# What does the concept of "free electron" mean in the context of band theory?

Often when conductivity is explained through band theory, the term "free" tends to crop up. As an example, I often come across descriptions of the valence band as a highest filled set of states occupied by electrons bound to their specific atoms; raising them to the conduction band supposedly "frees" them so that they can move freely in the metal, thereby enabling them to contribute to a current when an electric field is applied. In fact, in my introductory solid-state physics book, the additional electron contributed by a donor in a doped semiconductor is referred to as "loosely bound" to the donor ion, requiring a push into the conduction band to break free and become a charge carrier.
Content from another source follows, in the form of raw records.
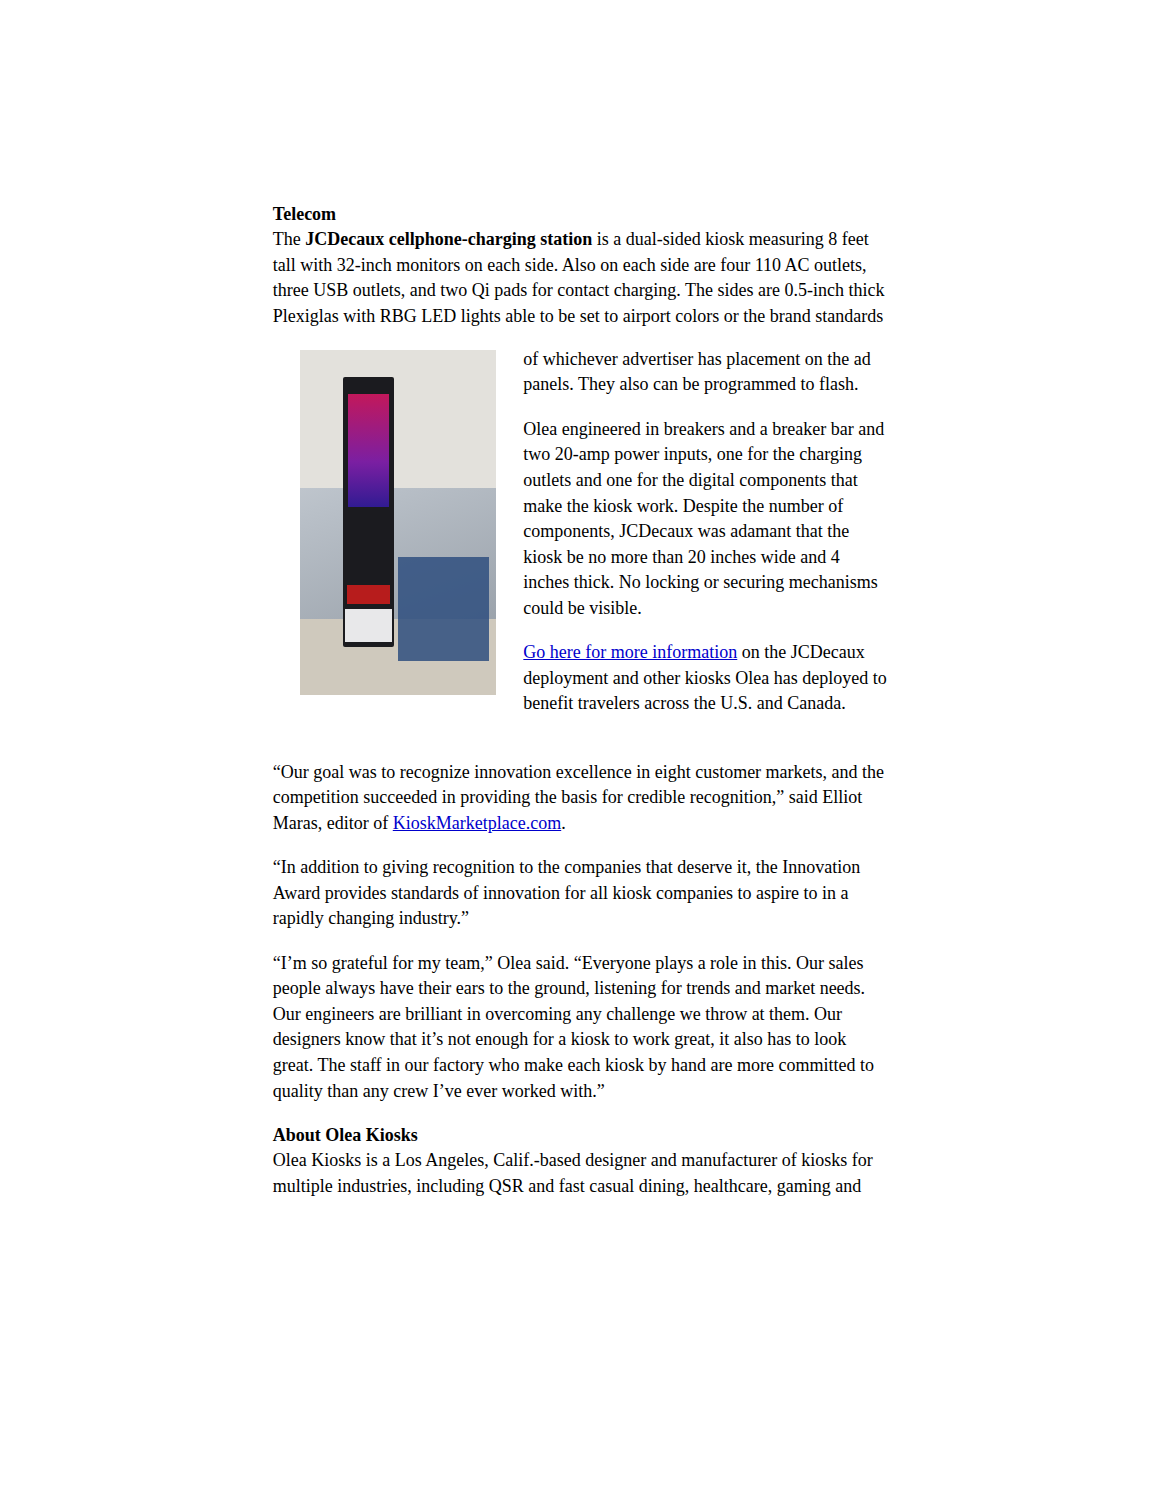Telecom
The JCDecaux cellphone-charging station is a dual-sided kiosk measuring 8 feet tall with 32-inch monitors on each side. Also on each side are four 110 AC outlets, three USB outlets, and two Qi pads for contact charging. The sides are 0.5-inch thick Plexiglas with RBG LED lights able to be set to airport colors or the brand standards
of whichever advertiser has placement on the ad panels. They also can be programmed to flash.
Olea engineered in breakers and a breaker bar and two 20-amp power inputs, one for the charging outlets and one for the digital components that make the kiosk work. Despite the number of components, JCDecaux was adamant that the kiosk be no more than 20 inches wide and 4 inches thick. No locking or securing mechanisms could be visible.
Go here for more information on the JCDecaux deployment and other kiosks Olea has deployed to benefit travelers across the U.S. and Canada.
“Our goal was to recognize innovation excellence in eight customer markets, and the competition succeeded in providing the basis for credible recognition,” said Elliot Maras, editor of KioskMarketplace.com.
“In addition to giving recognition to the companies that deserve it, the Innovation Award provides standards of innovation for all kiosk companies to aspire to in a rapidly changing industry.”
“I’m so grateful for my team,” Olea said. “Everyone plays a role in this. Our sales people always have their ears to the ground, listening for trends and market needs. Our engineers are brilliant in overcoming any challenge we throw at them. Our designers know that it’s not enough for a kiosk to work great, it also has to look great. The staff in our factory who make each kiosk by hand are more committed to quality than any crew I’ve ever worked with.”
About Olea Kiosks
Olea Kiosks is a Los Angeles, Calif.-based designer and manufacturer of kiosks for multiple industries, including QSR and fast casual dining, healthcare, gaming and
At the same time, I was also given to understand that the electrons of a valence band do not contribute to a current when there is an electric field, because their respective velocities balance each other out perfectly; there is no net velocity and hence no net movement. Raising an electron into the conduction band essentially means creating a hole in the valence band so that the electrons can now redistribute (in k-space) and thereby achieve a non-zero net velocity.

But according to this latter statement, the electrons in the valence band should contribute to a current across the metal when an electric field is applied.

A) How then can the valence band electrons be bound to a specific atom, as the former statement claims, if they are simultaneously capable of acting as charge carriers? Also, how then can the donor electron - which occupies an energy state above the valence band - be "loosely bound" to the donor atom, when the electrons below aren't?

B) Assume that we raise the temperature enough (without the metal somehow disintegrating) so that some electrons from even the lowest band leave for higher energy bands. Will the holes that are left behind in this lowest band also mean that the remaining electrons in this band can carry charge, similar to how the electrons in the valence band with holes were able to carry charge?

I'll be grateful for anything that can help me clear up this mess!